By Alun John
HONG KONG (Reuters) - Hong Kong's securities regulator banned UBS from leading initial public offerings (IPOs) in the city for a year, while fining it and rivals including Morgan Stanley a combined $100 million for due diligence failures on a series of IPOs.
UBS is the first major bank involved in stock listings to face such a suspension in the city. The $100.2 million in fines are the toughest actions yet taken by the regulator as part of its campaign against what it sees as shoddy listing standards.
The Securities and Futures Commission (SFC) on Thursday fined Swiss giant UBS HK$375 million ($48 million). It fined Morgan Stanley HK$224 million, Merrill Lynch HK$128 million and Standard Chartered (StanChart) HK$59.7, all for failures when sponsoring, or leading, IPOs.
Helping firms to list is big business in Hong Kong, which was last year's top IPO destination worldwide with $36.3 billion raised, according to Refinitiv data.
But, in the wake of a slew of scandals among newly traded firms earlier this decade, the SFC has been cracking down on banks not properly carrying out their duties as sponsor.
Hong Kong IPOs need at least one sponsoring bank, which typically takes the lead in running the IPO and collects a larger proportion of fees than banks listed only as bookrunners.
Sponsors must conduct due diligence to assess the company being listed, and are responsible for assuring potential investors that its IPO prospectus is accurate.
The IPOs in question were those of China Forestry, sponsored by UBS and Standard Chartered, and Tianhe Chemicals, sponsored by UBS, Merrill Lynch and Morgan Stanley.
UBS was also fined for failing to discharge its duties in a third IPO which the regulator did not name, but which sources have identified as China Metal Recycling (CMR), a now-defunct scrap merchant.
"The outcome of these enforcement actions for sponsor failures ... signify the crucial importance that the SFC places on the high standards of sponsors’ conduct to protect the investing public and maintain the integrity and reputation of Hong Kong’s financial markets," said Ashley Alder, chief executive of the SFC, in a statement.
Fines in Hong Kong are based on up to three times the fees or profits made by the regulated group or person, less a discount for cooperation with the investigation. Morgan Stanley was fined more than Bank of America Merrill Lynch by the regulator because it took more of the fees from Tianhe for the IPO.
China Forestry raised $216 million in its 2009 IPO. Just 14 months after listing, trading of its shares was suspended when its auditor discovered irregularities. The company was subsequently liquidated.
Tianhe, engaged in the manufacture and sale of chemical products, listed in 2014 but was soon after targeted by a short seller, who claimed it had inflated profits and presented related groups as customers. The company denied the allegations.
Trading in its shares has been suspended since 2015.

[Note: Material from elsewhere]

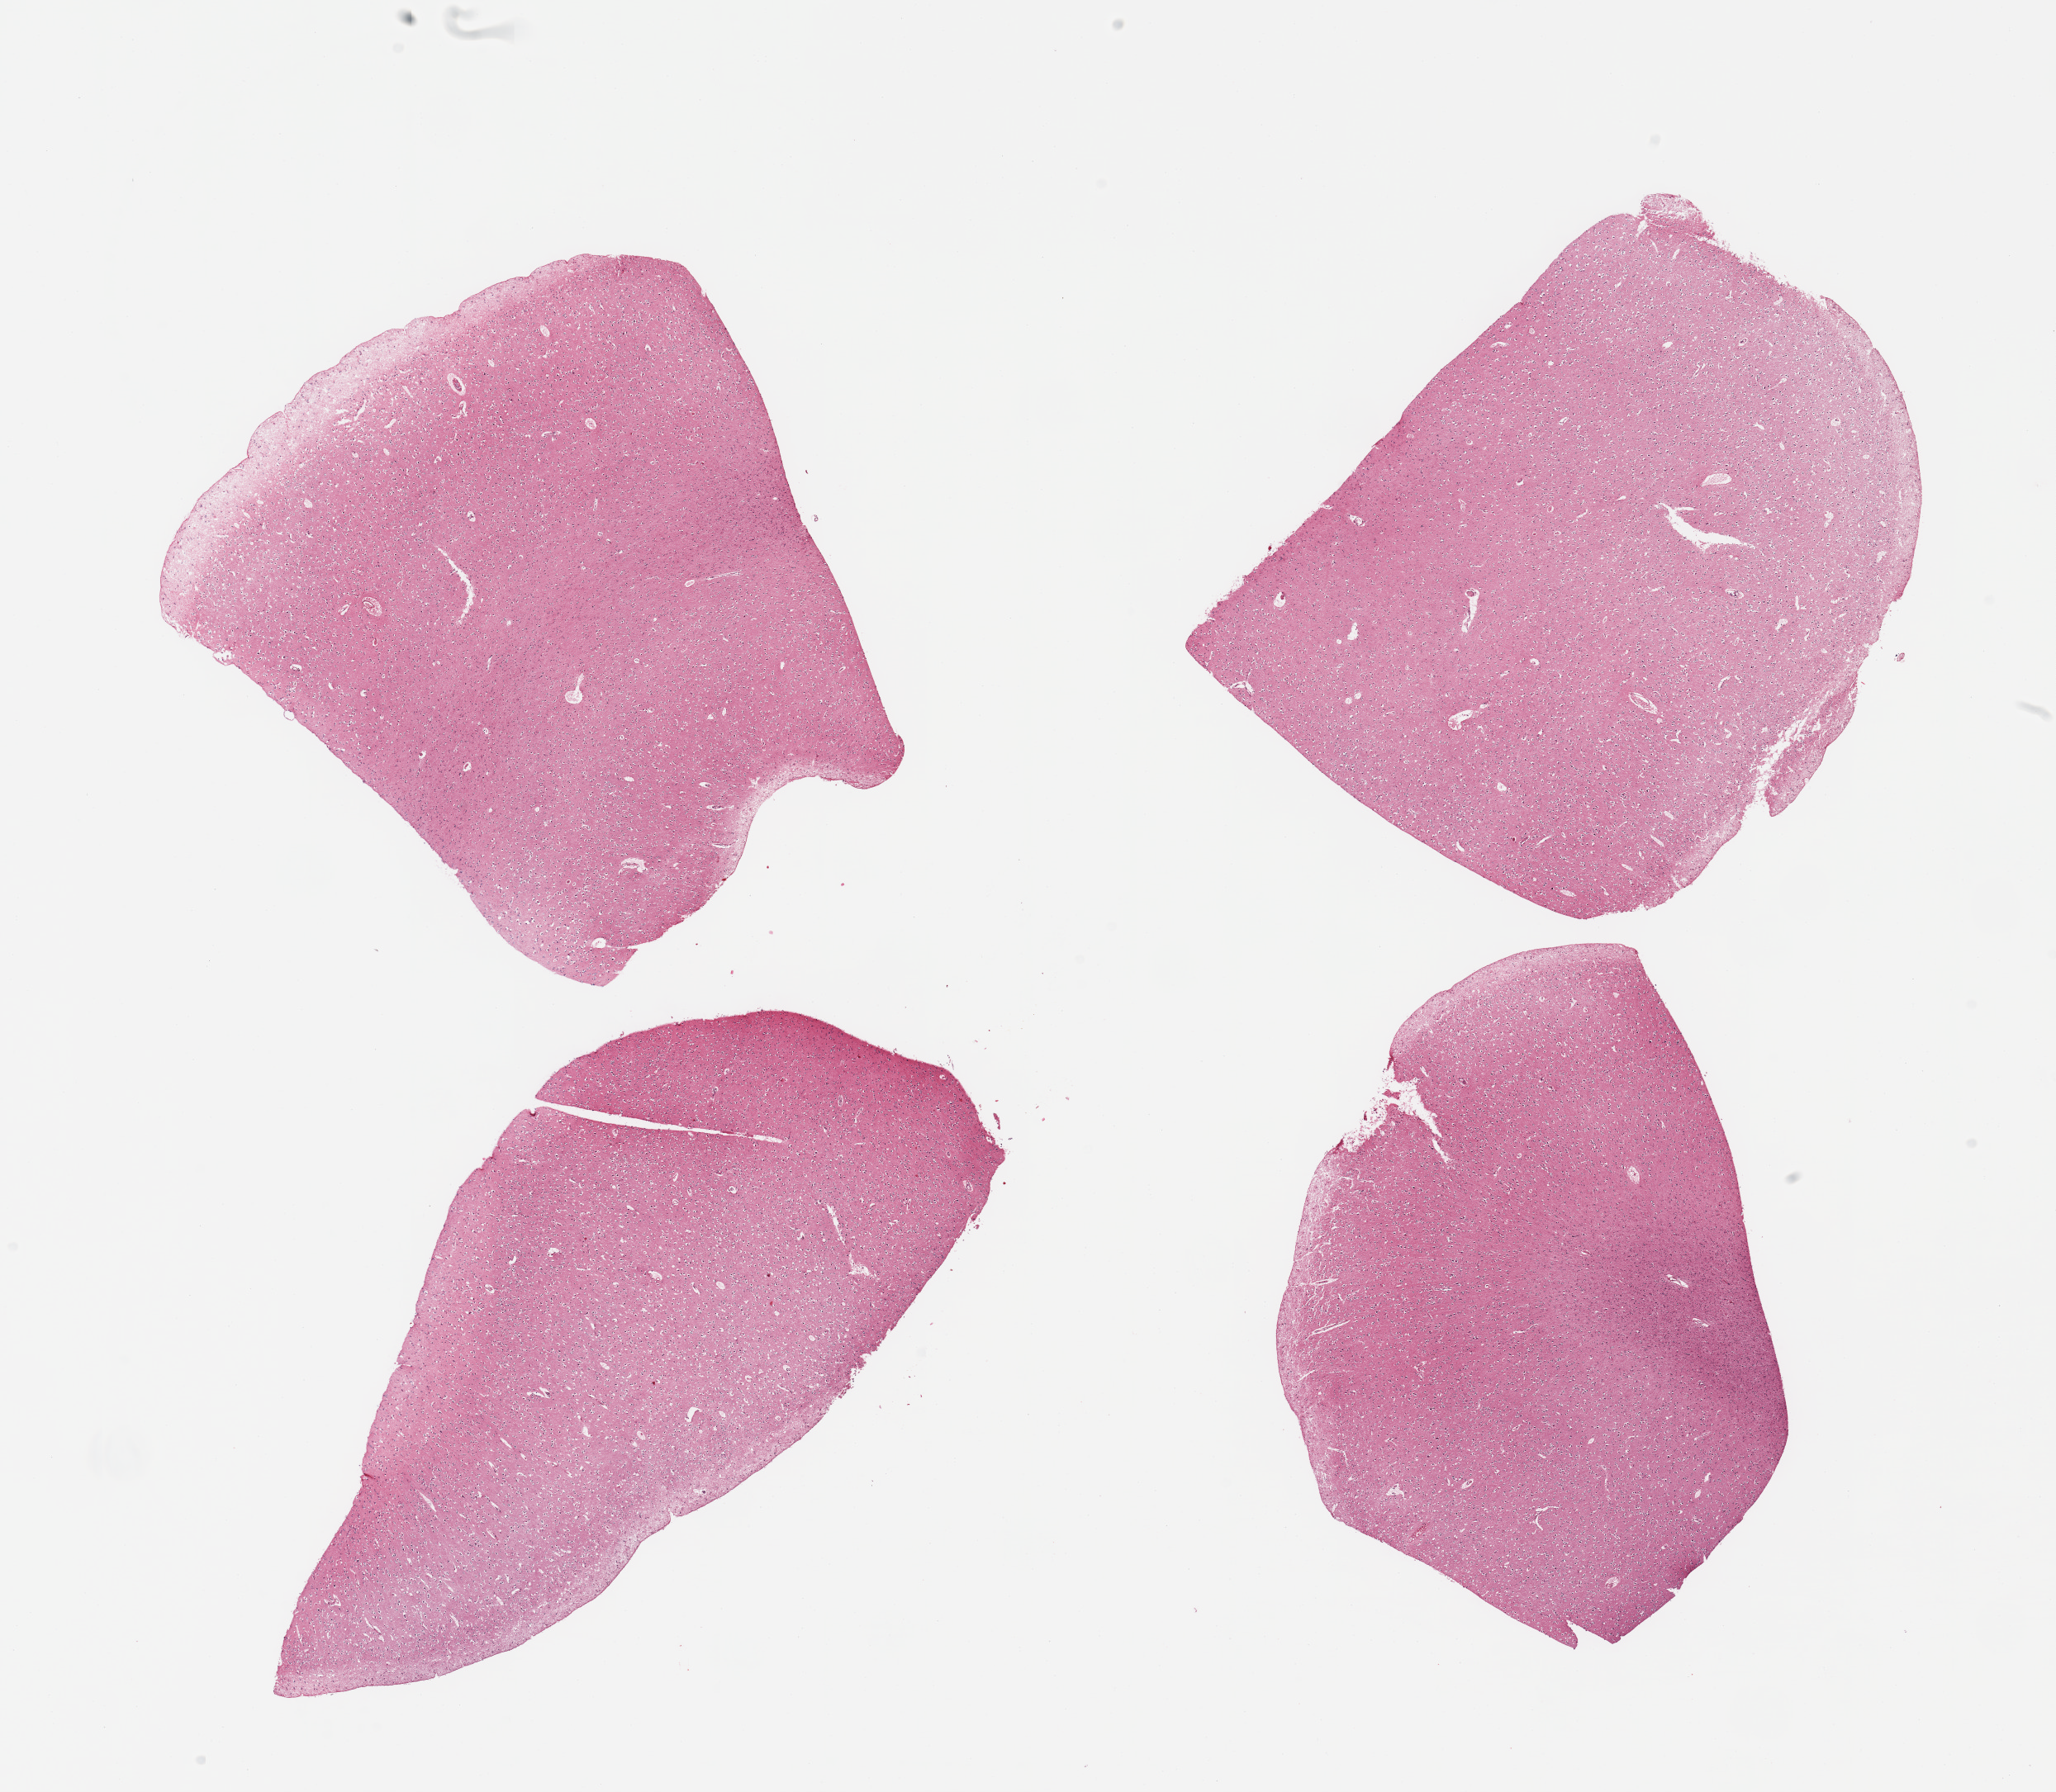
Haematoxylin and eosin whole-slide image, brightfield, whole scanned area (about 19.7 x 17.2 mm, acquisition: 20x scan) shown as a low-resolution overview, PAXgene-fixed paraffin-embedded (PFPE) section, sampled site (target tissue): cerebral cortex, donor tissue sample. Male donor.
Reviewer comment on this tissue sample: 4 pieces.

Among the failings described by the regulator was one instance where none of the three banks sponsoring Tianhe Chemical’s IPO followed up after interviewing the company’s largest customer as part of their sponsor due diligence.
The meeting was arranged by Tianhe at its offices and the customer, named only as X, refused to give a business card or provide other identification to the banks’ representatives before storming out of the meeting.
In the case of China Forestry, the SFC said UBS did not inspect any of the company’s forests after joining StanChart as a co-sponsor of the deal. While StanChart had visited some of the company’s forests, it failed to check the location of those sites against the locations given in the prospectus.
"We've seen this before in the accounting profession with the challenges to auditor scepticism. In some ways this is a similar situation for investment banks. The question now is has the industry moved on sufficiently from these failures," said one Hong Kong-based finance expert, who declined to be named because he was not authorized to speak on the subject.
The SFC also on Thursday suspended the license of UBS banker Cen Tian for failing to discharge his duties as sponsor principal in charge of the IPO of China Forestry, it said.
Cen did not respond to an emailed request for comment.
"UBS takes note of the findings of the Hong Kong Securities and Futures Commission's (SFC) investigations. We are pleased to have resolved these legacy issues relating to our Hong Kong IPO sponsorship license. We look forward to continuing to service our clients in Hong Kong," UBS said in a statement.
Morgan Stanley and Bank of America Merrill Lynch declined to comment.
“We welcome the opportunity to resolve this case with the SFC, which stems from matters arising over 10 years ago. We note that on 8 January 2015, Standard Chartered Group announced the closure of institutional cash equities, equity research and equity capital markets activities (including IPO sponsor activities)," StanChart said in a statement.
StanChart closed its equity business in 2015.